Laughter is good medicine for the soul!
10 Things You Never Hear in Church :

1. Hey! It's MY turn to sit on the front pew!

2. I was so enthralled, I never noticed your sermon went over time 25 minutes.

3. Personally, I find witnessing much more enjoyable than golf.

4. I've decided to give our church the $500.00 a month I used to send to TV evangelists.

5. I volunteer to be the permanent teacher for the Junior High Sunday School class.

6. Forget the denominational minimum salary: let's pay our pastor so s/he can live like we do.

7. I love it when we sing hymns I've never heard before!

8. Since we're all here, let's start the worship service early!

9. Pastor, we'd like to send you to this Bible seminar in the Bahamas.

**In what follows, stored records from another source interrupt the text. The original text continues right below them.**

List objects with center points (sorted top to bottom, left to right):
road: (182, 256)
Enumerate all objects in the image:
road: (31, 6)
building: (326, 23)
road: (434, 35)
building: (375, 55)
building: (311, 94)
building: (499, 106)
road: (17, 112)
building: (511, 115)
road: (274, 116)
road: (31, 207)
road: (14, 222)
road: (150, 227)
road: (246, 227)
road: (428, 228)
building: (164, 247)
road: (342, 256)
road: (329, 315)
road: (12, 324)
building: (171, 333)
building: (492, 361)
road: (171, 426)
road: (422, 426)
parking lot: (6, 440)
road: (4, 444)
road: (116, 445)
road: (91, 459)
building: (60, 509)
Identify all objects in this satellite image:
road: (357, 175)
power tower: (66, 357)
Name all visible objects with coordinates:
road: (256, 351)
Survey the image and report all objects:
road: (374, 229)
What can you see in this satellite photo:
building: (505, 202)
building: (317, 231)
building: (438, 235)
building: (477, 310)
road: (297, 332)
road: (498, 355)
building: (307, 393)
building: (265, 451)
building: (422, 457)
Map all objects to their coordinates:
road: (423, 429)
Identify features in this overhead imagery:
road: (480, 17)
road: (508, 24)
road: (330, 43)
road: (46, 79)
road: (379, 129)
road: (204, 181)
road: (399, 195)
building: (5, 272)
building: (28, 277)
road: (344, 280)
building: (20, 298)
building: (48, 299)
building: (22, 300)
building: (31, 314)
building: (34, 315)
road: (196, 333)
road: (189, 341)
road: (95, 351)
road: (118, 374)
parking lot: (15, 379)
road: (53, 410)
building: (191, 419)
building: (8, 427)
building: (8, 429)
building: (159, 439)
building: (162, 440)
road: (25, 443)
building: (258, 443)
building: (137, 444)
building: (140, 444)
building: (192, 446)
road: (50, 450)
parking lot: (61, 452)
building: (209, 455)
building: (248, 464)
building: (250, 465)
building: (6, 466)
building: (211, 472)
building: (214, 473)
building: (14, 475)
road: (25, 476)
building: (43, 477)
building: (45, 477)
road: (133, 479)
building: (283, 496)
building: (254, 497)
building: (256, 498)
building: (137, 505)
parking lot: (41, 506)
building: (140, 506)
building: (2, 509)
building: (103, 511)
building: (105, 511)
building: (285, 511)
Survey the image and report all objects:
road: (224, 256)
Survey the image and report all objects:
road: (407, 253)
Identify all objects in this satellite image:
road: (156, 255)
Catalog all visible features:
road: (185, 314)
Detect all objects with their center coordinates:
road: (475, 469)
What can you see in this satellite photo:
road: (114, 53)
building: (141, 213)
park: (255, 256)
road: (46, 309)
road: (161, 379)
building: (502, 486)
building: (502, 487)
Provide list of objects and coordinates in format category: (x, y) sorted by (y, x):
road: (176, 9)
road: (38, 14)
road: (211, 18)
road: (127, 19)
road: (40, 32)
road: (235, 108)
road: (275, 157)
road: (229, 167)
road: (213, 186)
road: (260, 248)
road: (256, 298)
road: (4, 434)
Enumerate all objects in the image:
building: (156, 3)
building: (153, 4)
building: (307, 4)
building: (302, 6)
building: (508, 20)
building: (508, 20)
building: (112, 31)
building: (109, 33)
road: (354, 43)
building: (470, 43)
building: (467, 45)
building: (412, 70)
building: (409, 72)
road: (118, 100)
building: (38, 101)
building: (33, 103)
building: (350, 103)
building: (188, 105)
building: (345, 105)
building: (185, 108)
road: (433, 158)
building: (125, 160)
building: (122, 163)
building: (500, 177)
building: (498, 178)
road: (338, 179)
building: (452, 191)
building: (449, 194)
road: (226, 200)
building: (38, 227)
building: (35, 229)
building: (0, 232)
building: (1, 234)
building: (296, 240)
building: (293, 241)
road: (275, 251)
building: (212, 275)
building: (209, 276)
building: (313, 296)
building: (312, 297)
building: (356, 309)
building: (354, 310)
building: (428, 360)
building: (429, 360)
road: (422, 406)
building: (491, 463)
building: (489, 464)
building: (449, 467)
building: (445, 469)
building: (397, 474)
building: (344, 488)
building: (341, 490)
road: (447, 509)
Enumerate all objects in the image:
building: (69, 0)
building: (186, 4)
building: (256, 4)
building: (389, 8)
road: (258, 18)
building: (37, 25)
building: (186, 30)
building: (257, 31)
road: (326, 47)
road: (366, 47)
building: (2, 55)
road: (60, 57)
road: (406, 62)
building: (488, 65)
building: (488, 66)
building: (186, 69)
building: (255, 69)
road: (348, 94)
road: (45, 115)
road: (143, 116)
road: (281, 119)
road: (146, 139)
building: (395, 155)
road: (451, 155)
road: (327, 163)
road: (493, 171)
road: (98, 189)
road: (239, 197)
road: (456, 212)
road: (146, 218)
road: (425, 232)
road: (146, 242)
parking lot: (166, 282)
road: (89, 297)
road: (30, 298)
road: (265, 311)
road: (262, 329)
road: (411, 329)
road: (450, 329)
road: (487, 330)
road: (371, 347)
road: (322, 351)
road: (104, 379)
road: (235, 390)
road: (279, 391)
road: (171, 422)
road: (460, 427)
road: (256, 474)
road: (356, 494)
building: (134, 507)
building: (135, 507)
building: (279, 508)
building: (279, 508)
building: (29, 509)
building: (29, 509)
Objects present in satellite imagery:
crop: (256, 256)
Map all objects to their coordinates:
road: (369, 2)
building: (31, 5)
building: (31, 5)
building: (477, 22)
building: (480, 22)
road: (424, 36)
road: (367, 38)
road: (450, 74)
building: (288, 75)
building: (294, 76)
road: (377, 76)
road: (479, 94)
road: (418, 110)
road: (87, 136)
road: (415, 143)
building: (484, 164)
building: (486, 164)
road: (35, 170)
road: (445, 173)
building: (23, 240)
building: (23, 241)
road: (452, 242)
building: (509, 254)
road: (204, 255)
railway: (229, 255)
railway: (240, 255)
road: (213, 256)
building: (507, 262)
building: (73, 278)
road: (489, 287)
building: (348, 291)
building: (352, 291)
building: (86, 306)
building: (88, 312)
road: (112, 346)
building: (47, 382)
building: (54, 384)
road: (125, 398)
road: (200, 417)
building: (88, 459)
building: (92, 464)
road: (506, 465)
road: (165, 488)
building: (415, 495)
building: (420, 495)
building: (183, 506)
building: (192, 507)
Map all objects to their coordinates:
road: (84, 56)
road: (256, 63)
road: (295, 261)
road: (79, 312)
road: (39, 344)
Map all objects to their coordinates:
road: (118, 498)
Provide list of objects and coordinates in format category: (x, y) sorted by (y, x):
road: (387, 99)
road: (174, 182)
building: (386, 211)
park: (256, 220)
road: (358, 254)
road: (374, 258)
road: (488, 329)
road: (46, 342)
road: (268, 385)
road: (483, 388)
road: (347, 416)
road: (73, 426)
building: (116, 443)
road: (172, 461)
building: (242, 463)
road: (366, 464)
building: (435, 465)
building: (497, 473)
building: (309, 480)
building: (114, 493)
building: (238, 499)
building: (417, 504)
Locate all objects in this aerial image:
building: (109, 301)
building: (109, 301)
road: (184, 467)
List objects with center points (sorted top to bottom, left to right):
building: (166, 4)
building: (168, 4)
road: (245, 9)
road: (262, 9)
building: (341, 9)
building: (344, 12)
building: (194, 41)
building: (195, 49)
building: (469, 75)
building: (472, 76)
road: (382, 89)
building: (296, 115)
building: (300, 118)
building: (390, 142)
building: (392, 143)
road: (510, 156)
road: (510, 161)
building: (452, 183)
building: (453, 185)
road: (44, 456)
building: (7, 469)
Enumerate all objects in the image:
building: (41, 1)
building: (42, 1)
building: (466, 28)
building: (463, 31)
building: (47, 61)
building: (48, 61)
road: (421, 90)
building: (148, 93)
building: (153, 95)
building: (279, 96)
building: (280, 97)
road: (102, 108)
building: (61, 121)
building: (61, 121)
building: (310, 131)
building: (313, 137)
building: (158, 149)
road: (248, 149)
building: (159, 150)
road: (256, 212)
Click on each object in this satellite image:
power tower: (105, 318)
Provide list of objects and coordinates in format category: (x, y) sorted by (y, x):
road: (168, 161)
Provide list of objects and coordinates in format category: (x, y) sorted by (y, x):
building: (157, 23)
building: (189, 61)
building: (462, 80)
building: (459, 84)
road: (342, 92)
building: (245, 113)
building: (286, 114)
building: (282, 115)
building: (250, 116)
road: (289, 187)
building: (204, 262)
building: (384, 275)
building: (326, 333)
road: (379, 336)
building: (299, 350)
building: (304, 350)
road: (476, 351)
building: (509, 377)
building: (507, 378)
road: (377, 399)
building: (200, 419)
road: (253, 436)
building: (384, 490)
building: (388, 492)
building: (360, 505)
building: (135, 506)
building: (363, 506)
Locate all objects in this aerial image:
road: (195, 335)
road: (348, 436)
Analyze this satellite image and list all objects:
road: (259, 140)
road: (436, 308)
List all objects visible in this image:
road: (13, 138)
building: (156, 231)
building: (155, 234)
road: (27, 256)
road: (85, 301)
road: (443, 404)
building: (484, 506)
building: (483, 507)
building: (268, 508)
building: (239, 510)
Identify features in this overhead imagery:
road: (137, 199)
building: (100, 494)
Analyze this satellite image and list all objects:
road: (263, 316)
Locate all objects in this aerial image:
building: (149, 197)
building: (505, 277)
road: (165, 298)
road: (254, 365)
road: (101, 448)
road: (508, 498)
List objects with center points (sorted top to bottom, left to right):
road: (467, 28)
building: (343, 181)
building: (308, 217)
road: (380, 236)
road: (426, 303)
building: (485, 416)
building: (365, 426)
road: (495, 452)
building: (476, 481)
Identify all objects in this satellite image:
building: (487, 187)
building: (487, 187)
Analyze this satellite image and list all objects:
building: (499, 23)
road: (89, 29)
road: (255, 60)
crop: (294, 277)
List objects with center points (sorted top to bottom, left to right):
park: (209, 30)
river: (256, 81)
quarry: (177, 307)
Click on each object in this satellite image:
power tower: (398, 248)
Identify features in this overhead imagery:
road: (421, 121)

10. Nothing inspires me and strengthens my commitment like our annual stewardship campaign!

Locked out
When my husband and I arrived at an automobile dealership to pick up our car, we were told
the keys had been locked in it.
We went to the service department and found a mechanic working feverishly to unlock the
driver's side door. As I watched from the passenger side, I instinctively tried the door handle
and discovered that it was unlocked.
"Hey," I announced to the technician, "It's open!"
To which he replied, "I know - I already got that side."

Downsizing
At a good-bye luncheon for an old and dear coworker who was leaving the company due to
"downsizing," our manager commented cheerfully, "This is fun. We should do this more often."
Not a word was spoken. We all just looked at each other with that deer-in-the-headlights stare.